2016: The year's biggest Army Technology stories
Obama unveiled new executive action to reduce gun violence, Australia planned to invest $195bn in military acquisition, and the US Department of Defense (DoD) approved the landmark decision to open all US military combat positions for women. Army-technology.com wraps up the key headlines from 2016.
US President Barack Obama introduced a new gun control strategy to curb violence in the nation.
More than 30,000 deaths are recorded in the US each year as a result of gun violence, while more than 4 million Americans were victims of assaults, robberies, and other gun-related crimes in the last decade.
The new strategy adopted by the US Government recommended strictly organised background checks to be conducted by licensed sellers.
The Australian Department of Defence (DoD) released a white paper highlighting the government's $195bn investment plans for the country's defence capabilities over the coming decade.
The country decided to increase the Australian Defence Force's (ADF) workforce to approximately 62,400.
The Australian Army were to receive new equipment for soldiers and combat engineering, as well as a new generation of armoured combat reconnaissance and infantry fighting vehicles.
Pentagon Press Secretary Peter Cook said: "The Defense Secretary Ash Carter formally approved the final implementation plans prepared by the military services and US Special Operations Command to integrate women into all combat roles."
According to a statement released by the DoD, Carter said that the department must handle the change 'the right way, because the combat effectiveness of the world's finest fighting force is paramount'.
China reportedly test-fired a new variant of its 10,000km-range Dongfeng missile, near the disputed South China Sea.
Unidentified Pentagon officials were quoted by the Washington Free Beacon as saying that China tested its DF-41 missile with two vehicles.
According to the South China Morning Post, testing for the mobile intercontinental ballistic missile (ICBM) showed that China was reinforcing its nuclear deterrent.
US President Barack Obama lifted the ban on the sale of lethal weapons to Vietnam.
The move aimed to enhance defence cooperation between the two countries.
The New York Times quotes Obama as saying: "The decision to lift the ban was not based on China or any other considerations.
"It was based on our desire to complete what has been a lengthy process of moving toward normalisation with Vietnam."
The UK Ministry of Defence (MoD) asked Europe to increase its efforts against terrorism and migration.
UK Defence Secretary Michael Fallon confirmed the UK will play a proactive role in tackling security threats across the country.
Fallon said that the UK would work to address challenges ranging from mass migration to cyber-attacks.
The Turkish Armed Forces' failed to take control of the country by suspending the constitution.
The military tried to oust Turkish President Recep Tayyip Erdogan by allegedly planning assassinations and bomb attacks in the country, BBC reported.
The coup attempt failed after the military-imposed curfew was strongly opposed by the president's supporters.

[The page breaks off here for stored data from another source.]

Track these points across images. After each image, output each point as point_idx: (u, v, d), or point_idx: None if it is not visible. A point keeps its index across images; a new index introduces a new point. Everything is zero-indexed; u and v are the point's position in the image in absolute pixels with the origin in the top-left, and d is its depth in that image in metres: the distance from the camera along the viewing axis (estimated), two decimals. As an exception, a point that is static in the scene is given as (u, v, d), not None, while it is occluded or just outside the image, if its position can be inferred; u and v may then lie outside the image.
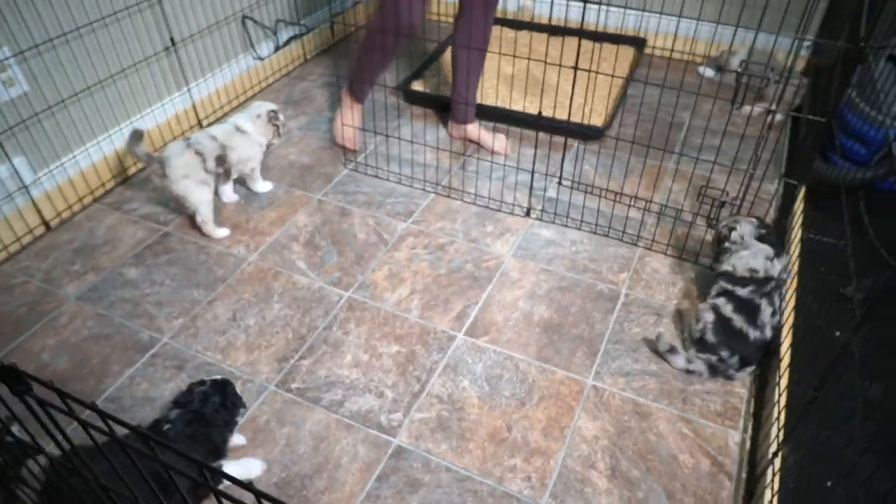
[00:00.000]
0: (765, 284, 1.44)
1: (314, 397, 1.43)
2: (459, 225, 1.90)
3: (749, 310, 1.43)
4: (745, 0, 1.71)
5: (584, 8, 1.59)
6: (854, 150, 1.92)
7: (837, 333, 1.56)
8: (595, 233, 1.86)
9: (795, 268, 1.61)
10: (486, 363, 1.50)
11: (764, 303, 1.42)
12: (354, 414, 1.40)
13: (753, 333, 1.40)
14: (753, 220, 1.50)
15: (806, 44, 2.55)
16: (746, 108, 2.36)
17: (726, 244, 1.51)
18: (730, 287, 1.47)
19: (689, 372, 1.45)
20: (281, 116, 1.94)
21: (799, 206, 1.82)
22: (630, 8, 2.68)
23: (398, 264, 1.77)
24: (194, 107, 2.29)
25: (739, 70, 1.46)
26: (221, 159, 1.82)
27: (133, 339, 1.56)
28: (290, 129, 2.32)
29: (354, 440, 1.35)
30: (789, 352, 1.37)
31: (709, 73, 2.62)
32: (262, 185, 2.02)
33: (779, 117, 2.34)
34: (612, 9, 2.75)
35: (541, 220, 1.91)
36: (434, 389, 1.45)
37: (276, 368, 1.49)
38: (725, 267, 1.50)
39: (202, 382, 1.25)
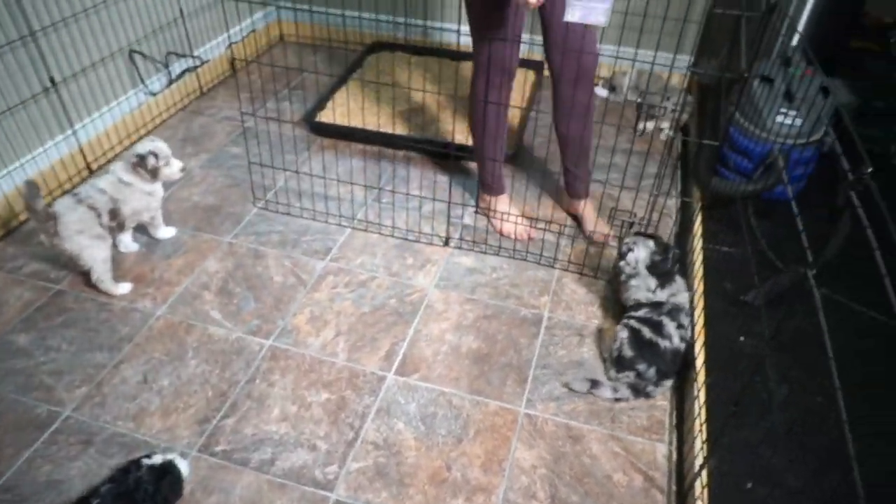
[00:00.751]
0: (659, 307, 1.54)
1: (242, 459, 1.35)
2: (379, 259, 1.87)
3: (653, 325, 1.51)
4: (630, 24, 1.81)
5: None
6: (740, 163, 2.07)
7: (742, 338, 1.68)
8: (513, 258, 1.90)
9: (700, 283, 1.71)
10: (420, 402, 1.48)
11: (665, 319, 1.51)
12: (287, 472, 1.33)
13: (664, 343, 1.48)
14: (651, 242, 1.58)
15: (686, 65, 2.74)
16: (640, 126, 2.49)
17: (621, 263, 1.59)
18: (633, 313, 1.57)
19: (617, 400, 1.50)
20: (152, 160, 1.72)
21: (697, 220, 1.94)
22: (533, 38, 2.77)
23: (320, 306, 1.72)
24: (81, 150, 2.13)
25: (638, 100, 1.53)
26: (115, 213, 1.69)
27: (29, 415, 1.41)
28: (189, 168, 2.20)
29: (290, 500, 1.28)
30: (704, 366, 1.45)
31: (603, 93, 2.75)
32: (165, 231, 1.90)
33: (670, 134, 2.49)
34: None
35: (460, 248, 1.92)
36: (369, 435, 1.41)
37: (198, 431, 1.40)
38: (623, 298, 1.60)
39: (139, 466, 1.16)
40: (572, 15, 1.38)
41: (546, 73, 2.61)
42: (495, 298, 1.76)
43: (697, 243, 1.85)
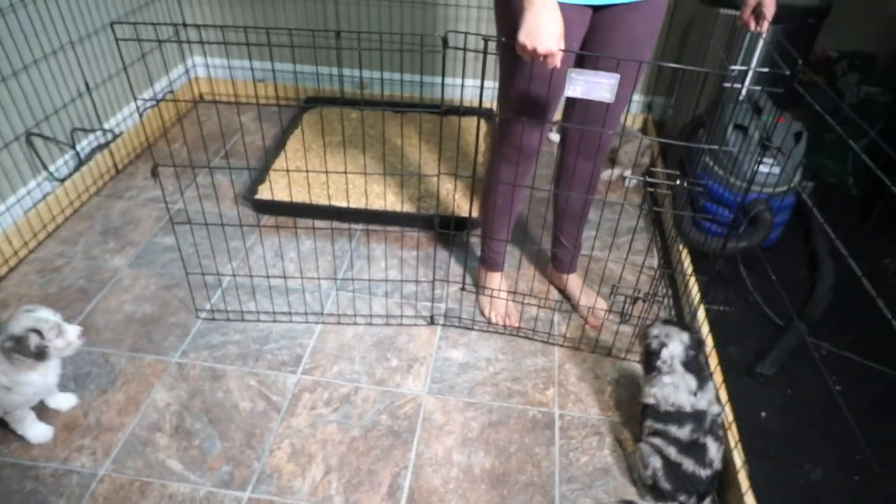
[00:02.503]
0: (702, 420, 1.32)
1: None
2: (359, 364, 1.64)
3: (696, 451, 1.30)
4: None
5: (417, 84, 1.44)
6: (718, 212, 2.00)
7: (763, 414, 1.58)
8: (502, 333, 1.72)
9: (713, 352, 1.60)
10: (439, 548, 1.27)
11: (709, 440, 1.31)
12: None
13: (705, 472, 1.31)
14: (685, 335, 1.40)
15: (643, 105, 2.69)
16: (606, 173, 2.40)
17: (657, 363, 1.39)
18: (661, 427, 1.34)
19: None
20: (34, 339, 1.26)
21: (691, 279, 1.84)
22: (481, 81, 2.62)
23: (301, 436, 1.46)
24: (-23, 264, 1.77)
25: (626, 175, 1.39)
26: None
27: None
28: (115, 269, 1.88)
29: None
30: (745, 464, 1.33)
31: (555, 137, 2.64)
32: (62, 401, 1.48)
33: (634, 182, 2.41)
34: (456, 80, 2.67)
35: (447, 338, 1.72)
36: None
37: None
38: (648, 399, 1.37)
39: None
40: (574, 90, 1.23)
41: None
42: (498, 399, 1.57)
43: (697, 305, 1.75)
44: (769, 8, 1.37)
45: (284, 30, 1.41)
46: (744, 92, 2.03)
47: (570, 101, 1.52)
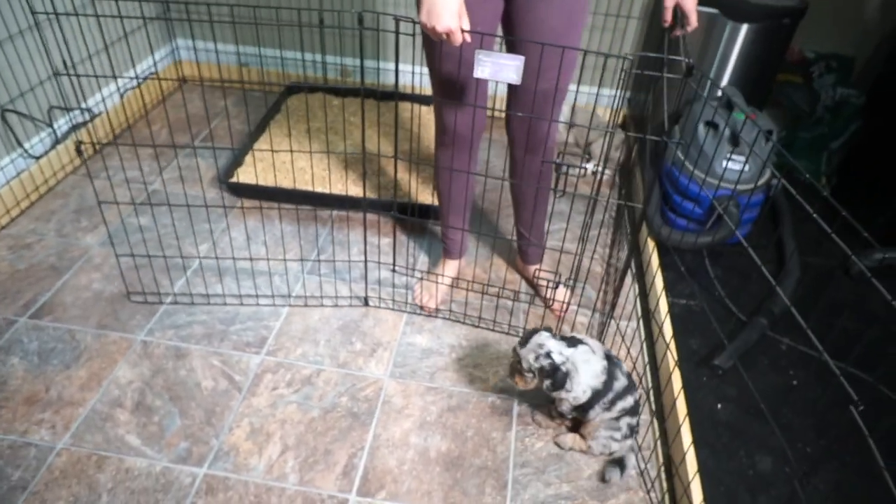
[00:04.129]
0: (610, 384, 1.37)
1: None
2: (323, 347, 1.66)
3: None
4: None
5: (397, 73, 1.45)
6: (686, 207, 2.02)
7: (719, 406, 1.60)
8: (463, 322, 1.74)
9: (672, 343, 1.63)
10: (390, 527, 1.29)
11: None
12: None
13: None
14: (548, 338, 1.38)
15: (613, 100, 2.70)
16: (560, 190, 2.41)
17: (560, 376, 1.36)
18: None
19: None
20: None
21: (657, 272, 1.86)
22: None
23: (260, 415, 1.48)
24: (-54, 237, 1.77)
25: (557, 161, 1.40)
26: None
27: None
28: (87, 247, 1.89)
29: None
30: (693, 445, 1.36)
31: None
32: None
33: (599, 170, 2.43)
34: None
35: (412, 323, 1.74)
36: (335, 582, 1.20)
37: None
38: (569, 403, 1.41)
39: None
40: (482, 72, 1.24)
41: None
42: (459, 384, 1.59)
43: (660, 298, 1.77)
44: (692, 15, 1.38)
45: (273, 8, 1.41)
46: (664, 81, 2.04)
47: (510, 93, 1.52)
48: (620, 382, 1.36)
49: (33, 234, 1.94)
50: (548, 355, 1.32)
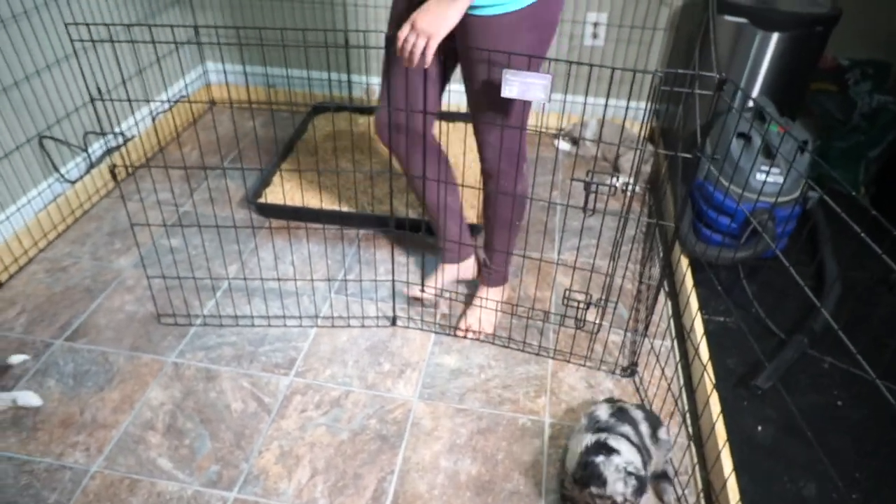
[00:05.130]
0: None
1: None
2: (352, 368, 1.65)
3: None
4: (586, 73, 1.68)
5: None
6: (719, 221, 1.97)
7: (759, 428, 1.55)
8: (493, 343, 1.72)
9: (709, 364, 1.58)
10: (420, 554, 1.27)
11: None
12: None
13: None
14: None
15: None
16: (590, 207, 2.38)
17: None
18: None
19: None
20: None
21: (691, 288, 1.82)
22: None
23: (290, 438, 1.48)
24: (-14, 262, 1.82)
25: (586, 179, 1.36)
26: None
27: None
28: (120, 269, 1.92)
29: None
30: (734, 472, 1.31)
31: (564, 146, 2.63)
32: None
33: (631, 186, 2.39)
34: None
35: (440, 343, 1.72)
36: None
37: None
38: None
39: None
40: (510, 91, 1.23)
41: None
42: (488, 406, 1.57)
43: (696, 318, 1.72)
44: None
45: (299, 30, 1.43)
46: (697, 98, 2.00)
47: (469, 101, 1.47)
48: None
49: (69, 256, 1.98)
50: (630, 475, 1.20)
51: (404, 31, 1.21)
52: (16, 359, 1.60)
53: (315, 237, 2.07)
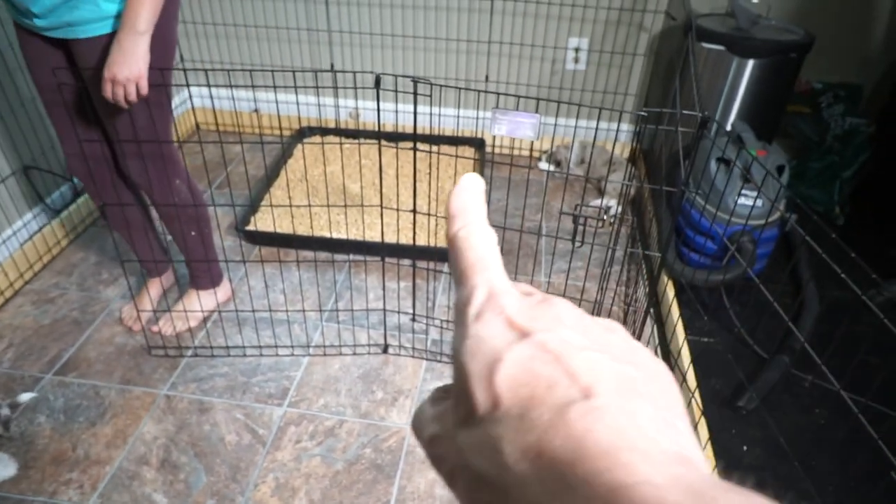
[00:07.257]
0: None
1: None
2: (345, 397, 1.66)
3: None
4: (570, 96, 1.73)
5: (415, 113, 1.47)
6: (700, 243, 2.02)
7: (745, 448, 1.59)
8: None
9: (696, 387, 1.62)
10: (419, 585, 1.28)
11: None
12: None
13: None
14: None
15: (631, 134, 2.73)
16: (595, 202, 2.43)
17: None
18: None
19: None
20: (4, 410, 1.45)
21: (675, 309, 1.87)
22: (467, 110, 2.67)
23: (285, 469, 1.48)
24: (-28, 296, 1.80)
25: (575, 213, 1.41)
26: None
27: None
28: (109, 300, 1.91)
29: None
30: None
31: (543, 165, 2.68)
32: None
33: (618, 211, 2.44)
34: (449, 110, 2.72)
35: (433, 369, 1.74)
36: None
37: None
38: None
39: None
40: (499, 129, 1.27)
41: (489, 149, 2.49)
42: (481, 432, 1.59)
43: (679, 337, 1.77)
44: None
45: (288, 70, 1.44)
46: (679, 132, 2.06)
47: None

The US Defense Security Cooperation Agency (DSCA) notified Congress of the $1.15bn potential sale of M1A2S Abrams main battle tanks (MBT) and M88Al/A2 heavy equipment recovery combat utility lift evacuation system (HERCULES) armoured recovery vehicles (ARV) to Saudi Arabia.
Under the sale, Saudi Arabia requested 153 M1Al/A2 tanks for conversion to 133 M1A2S Saudi Abrams configured MBTs, as well as 20 battle damage replacements, 20 M88A l/A2 Hercules ARVs and 169 AN/VAS-5 driver vision enhancer-Abrams (DVE-A).
The sale also covered 153 M2 .50-calibre machine guns, 266 7.62mm M240 machine guns, 153 M250 smoke grenade launchers, 133 AN/PVS-7B night vision devices, 4,256 rounds of M865 training ammunition, and 2,394 rounds of M831Al training ammunition.
BAE Systems launched its next-generation Bradley fighting vehicle prototype at the Association of the United States Army (AUSA) annual meeting in Washington, DC.
The new Bradley featured an upgraded turret, as well as suspension, targeting sensor and network connectivity improvements made during Engineering Change Proposal modernisation efforts.
The vehicle's suspension was upgraded to enhance its mobility for Armored Brigade Combat Team (ABCT) operations, according to the company.
The UK Government launched its new £1.9bn National Cyber Security Strategy, which set out decisive actions to protect the economy and encourage industries to avoid damaging cyber-attacks.
The new plan almost doubled the funding commitments of the first strategy, which ran from 2011, and outlined the way the UK will use automated defences to safeguard citizens and businesses against growing cyber threats.
This plan also supported the country’s growing cyber-security industry and proposed strategies to deter cyber-attacks.